You may notice that, at times, the various voices talking and writing about your question share common viewpoints but perhaps reach those viewpoints by using different reasons. One of the challenges of writing a good synthesis is to make the judgment call whether you have one reason or two; you have to decide if it is indeed possible to agree on a point but to arrive at this point through different evidence.

When you have your paragraphs prepared, you will be able to see not only the big picture of how the voices in your conversation understand and have discussed your question but you can also see the specific reasons why they overlap and diverge.

Step 3. Using your tables and paragraphs, draft your Synthesis Essay. Again, this is not an argumentative essay; that is, you won’t be making your own argument for what needs to be done and why. Instead, you will talk about your sources, grouping them into a meaningful structure, and showing where and why they overlap and diverge. Your goal for now is to simply have a response that guides readers through the same information you’ve read, but we get the benefit of your guidance. You have, after all, done the thinking for us at this point.

Again, a really useful synthesis essay

  1. explains the issue(s) by generalizing about what the sources say are the important questions or positions to consider (and your opinion on the issue should not be apparent);
  2. is organized around claims regarding the significant questions or issues related to the subject; it synthesizes the sources (puts them in conversation with one another);
  3. provides adequate support for claims made regarding the issue by effectively summarizing and quoting from sources;
  4. effectively integrates source material, making clear distinctions between the writer’s language and the language of sources;
  5. uses correct citation format within the text and in the list of Works Cited (MLA Style); and
  6. sentences are clear, complete, varied, and relatively free of error.



  • Has a specific, focused research question that controls the essay, and that educated but skeptical readers would consider reasonable.
  • Has a title that explains the focus of the paper.
  • Explains the relevance of discussing this topic or question clearly.
  • Has an introduction that orients the reader to the topic at hand.
  • Describes the topic/question/tension/conflict.
  • Brings current sources into the explanation of the topic
  • Sources are relative to the topic, not simply chosen without careful reading.
  • Quotes and paraphrases are carefully, not haphazardly, chosen and augment the essay.
  • Demonstrates the significance of each of the sources
  • Engages the reader through control over topic in his/her own voice (the research does not control the essay—you do).

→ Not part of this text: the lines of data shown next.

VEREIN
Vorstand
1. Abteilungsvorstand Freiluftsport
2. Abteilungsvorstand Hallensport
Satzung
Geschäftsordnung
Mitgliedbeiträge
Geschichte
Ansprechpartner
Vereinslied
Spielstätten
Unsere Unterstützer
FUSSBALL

  • Connection among sources, not merely a cataloguing of them.
  • The narrative is organized in an engaging format: the important points of the conversation are organized so that they are emphasized.
  • Sustains the focus of the paper.
  • Writer has control over the sources.
  • Transitions/connections between ideas and paragraphs.
  • Sentence variation.
  • Uses “quote burger” technique.
  • Introduces sources effectively.
  • Has own description in the text, not merely quoting bunches of material.


  • Grammatically correct; none to very few grammatical mistakes.
  • Demonstrates facility with language.
  • Flows smoothly (sentences varied, active verbs.